■ Supplied passage:
Although the crises of 1899, the 1920s and the 1990s in many ways are very different from each other, there are significant similarities. All three crises were preceded by economic booms, and they all coincided with recessions. The booms were characterised by substantial bank and credit expansion, substantial asset price inflation and substantial indebtedness within and outside the financial sector.

The causes of crises are usually complex and often difficult to identify. That said, the crises of 1899, the 1920s and the 1990s had predominantly domestic causes, which arose from typical boom-bust cycles. In contrast, the financial crisis of 2008 was ‘imported’ to Norway through international funding markets.

Each of the booms preceding the three domestic crises enabled – in different ways – banks to rapidly expand their lending, through relaxation of various financial constraints. Moreover, loan quality seem to have deteriorated during the booms. In fact, gradually deteriorating loan quality during booms may be one reason why banking crises seem to reoccur through history.

Interestingly, commercial banks in Norway have generally experienced deeper crises than savings banks. This is in part owed to greater expansion by commercial banks in booms, and in part to differences in risk taking. Commercial banks have typically held more risky business loans than savings banks, compared to holdings of residential mortgages and other less risky household loans. Furthermore, savings banks have not been able to raise equity in the stock market to support rapid growth during booms. As mutually owned, the savings banks could for the most part only increase their equity through retained earnings. Legislative and cultural changes may now have altered this pattern.

Recessions are inherent in market based economies, and phenomena we have to expect every once in a while. Some recessions may trigger banking crises. It is therefore a key priority to ensure that we have a banking system that is robust against recessions, and has ability to absorb substantial losses. 

We must not forget the lessons learned from previous crises. Banks and other financial institutions have a particular responsibility for the soundness of their operations. The authorities are responsible for establishing good regulatory standards and to oversee compliance with the standards. We must always aspire to have an up-to-date regulatory and supervisory regime that effectively contributes to financial stability. That includes vigilant efforts to make improvements based on crisis experiences.
But we should also take very seriously our role as facilitators for an enlightened public discourse on financial markets. By raising awareness of the nature of crises, and the fact that crises occur again and again, we can enable households, businesses, banks and others to better prepare for future crises. The key message is that bad times follow good, and that risk taking and indebtedness must be appropriate to the inherent uncertainty of markets and the economy.

■ Task set:
1) Reproduce the part of the passage on Norwegian banking crises that opens with the words containing "But we should" and closes with "and the economy.".
2) Using the passage on Norwegian banking crises, say whether each statement agrees with it, answering yes or no and quoting the deciding words: (a) The 2008 financial crisis in Norway arose mainly from domestic causes. (b) Savings banks could for the most part raise their equity only through retained earnings. (c) Commercial banks in Norway have generally had milder crises than savings banks.
3) Write the next part of the passage on Norwegian banking crises, starting after its last sentence.

■ Exercise data:
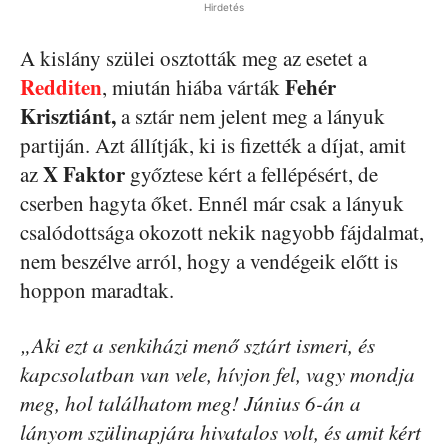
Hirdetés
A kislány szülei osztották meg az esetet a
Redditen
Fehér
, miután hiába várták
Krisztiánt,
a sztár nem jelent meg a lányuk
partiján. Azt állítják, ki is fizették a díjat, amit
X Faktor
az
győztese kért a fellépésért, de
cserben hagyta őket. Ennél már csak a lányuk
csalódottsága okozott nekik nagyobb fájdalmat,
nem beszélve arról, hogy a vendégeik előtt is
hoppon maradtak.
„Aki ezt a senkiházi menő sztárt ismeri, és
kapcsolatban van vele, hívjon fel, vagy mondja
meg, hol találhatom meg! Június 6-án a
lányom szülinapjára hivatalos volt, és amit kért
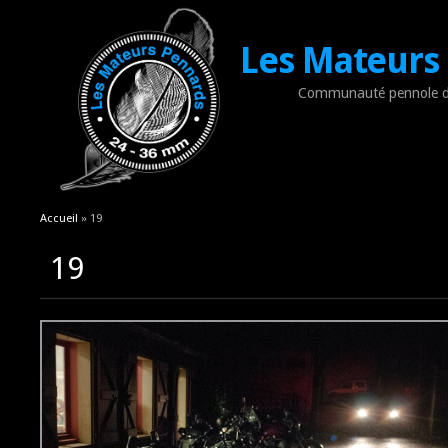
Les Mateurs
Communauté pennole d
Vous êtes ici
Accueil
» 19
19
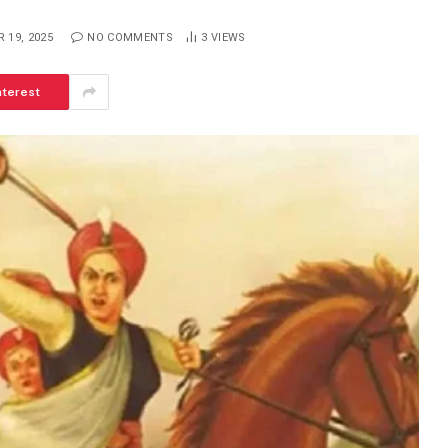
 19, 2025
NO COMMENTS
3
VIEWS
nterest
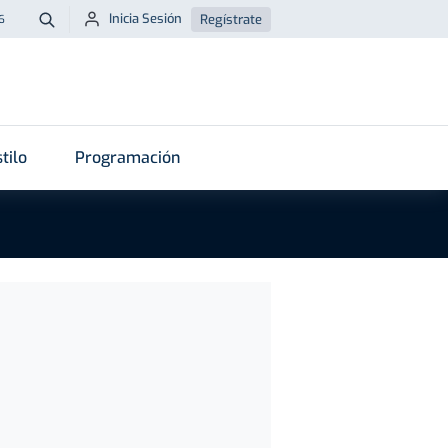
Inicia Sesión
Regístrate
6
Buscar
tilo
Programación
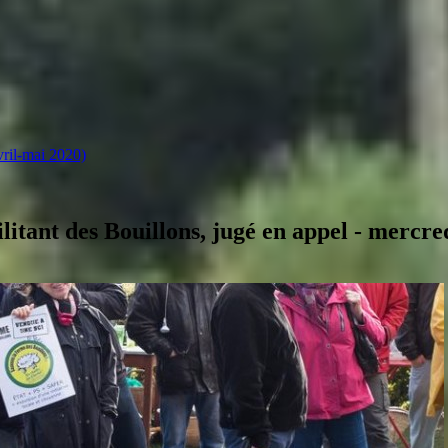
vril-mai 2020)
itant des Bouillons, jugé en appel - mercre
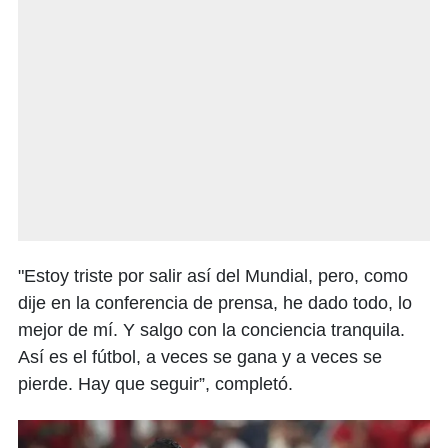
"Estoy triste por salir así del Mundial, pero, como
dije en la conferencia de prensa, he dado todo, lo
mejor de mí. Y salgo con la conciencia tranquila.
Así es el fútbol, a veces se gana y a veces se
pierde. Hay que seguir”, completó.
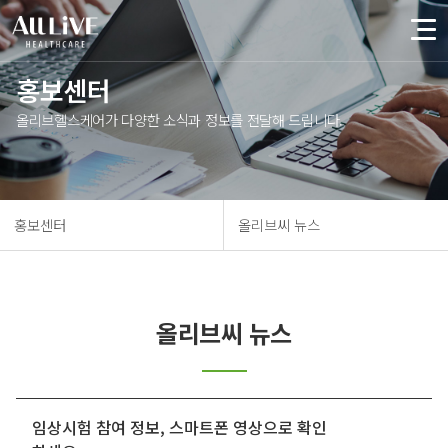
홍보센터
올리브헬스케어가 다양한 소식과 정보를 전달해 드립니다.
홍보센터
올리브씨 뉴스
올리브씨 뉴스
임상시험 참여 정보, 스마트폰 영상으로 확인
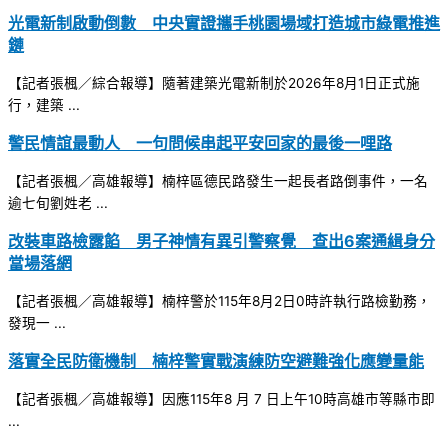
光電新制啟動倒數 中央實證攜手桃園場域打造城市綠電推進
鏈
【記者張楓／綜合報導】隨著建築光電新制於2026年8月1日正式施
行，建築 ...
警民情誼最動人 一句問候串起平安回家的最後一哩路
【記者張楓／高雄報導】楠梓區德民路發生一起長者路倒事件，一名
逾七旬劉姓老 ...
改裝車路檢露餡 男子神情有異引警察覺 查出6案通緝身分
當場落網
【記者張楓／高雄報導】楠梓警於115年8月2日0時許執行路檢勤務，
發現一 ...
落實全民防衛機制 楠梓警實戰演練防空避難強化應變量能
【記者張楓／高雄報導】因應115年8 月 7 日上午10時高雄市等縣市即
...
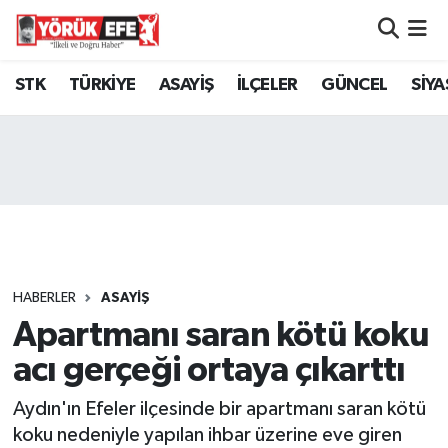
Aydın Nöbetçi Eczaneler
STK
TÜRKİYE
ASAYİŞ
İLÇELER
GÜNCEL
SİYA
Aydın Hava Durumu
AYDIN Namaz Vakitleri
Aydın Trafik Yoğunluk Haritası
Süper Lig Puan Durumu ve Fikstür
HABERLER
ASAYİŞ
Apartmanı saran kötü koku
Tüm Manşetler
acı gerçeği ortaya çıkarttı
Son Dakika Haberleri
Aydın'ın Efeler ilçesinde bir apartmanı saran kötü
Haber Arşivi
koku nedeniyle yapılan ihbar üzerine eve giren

■ Solved tasks:
1)
But we should also take very seriously our role as facilitators for an enlightened public discourse on financial markets. By raising awareness of the nature of crises, and the fact that crises occur again and again, we can enable households, businesses, banks and others to better prepare for future crises. The key message is that bad times follow good, and that risk taking and indebtedness must be appropriate to the inherent uncertainty of markets and the economy.

2)
(a) No: "the financial crisis of 2008 was ‘imported’ to Norway through international funding markets."
(b) Yes: "As mutually owned, the savings banks could for the most part only increase their equity through retained earnings."
(c) No: "commercial banks in Norway have generally experienced deeper crises than savings banks."

3)
Impact of the Norwegian banking crisis of the 1990s on regulation and behaviour

Since it is the most recent, full-scale financial crisis in Norway – and since it has had a direct impact on today’s financial markets regulation – I want to dwell for a moment on the Norwegian banking crisis of the 1990s.

Among the most important lessons Norwegian regulators drew from the banking crisis is that banks have to build an ample equity base during periods of economic booms, so that they are able to absorb the losses that most likely will occur later. Banks must plan through the economic cycle, and not let themselves be blinded by optimism or beliefs of artificially low credit risks.

Norwegian regulators have also learned that regulatory capital in banks should largely consist of proper equity, and that authorities should be cautious to approve various types of hybrid capital instruments as part of the regulatory capital. Such instruments are less able to absorb losses, and are in many respects more like debt than equity. This lesson is reflected in the Norwegian capital regulations, which requires that Tier 1 capital consists of at least 85 per cent equity. The corresponding EU minimum is 50 per cent. This will be tightened as the EU implements new capital requirement rules in light of the financial crisis.

A few years after the banking crisis, the current Norwegian deposit guarantee scheme was introduced by law in 1996. The guarantee level is among the highest in the world; 2 million kroner per depositor per bank. Deposit guarantees have a long history in Norway. In 1924, membership in a deposit guarantee scheme was made mandatory for all savings banks, which included an unlimited guarantee for the savings banks’ depositors. During and after the banking crisis of the 1980s and 1990s, there was a de facto unlimited deposit guarantee for all banks.

The design of the current Norwegian guarantee scheme is based on our experiences from that crisis, namely that a generous deposit guarantee reduces the risk of bank runs, and thus provides an important contribution to financial stability. The Norwegian government is now working towards the EU to maintain our current guarantee level, rather that forfeiting to the proposed EU/EAA standard coverage of 100 000 euro.
Experience from the Norwegian banking crisis may moreover have contributed to more conservative, and perhaps better, banking in Norwegian banks. Our banks had for instance very little involvement in exotic securities and creative business models prior to the recent financial crisis. The types of exposures that most impaired many banks internationally during the financial crisis merely made a dent in Norwegian banks’ balance sheets.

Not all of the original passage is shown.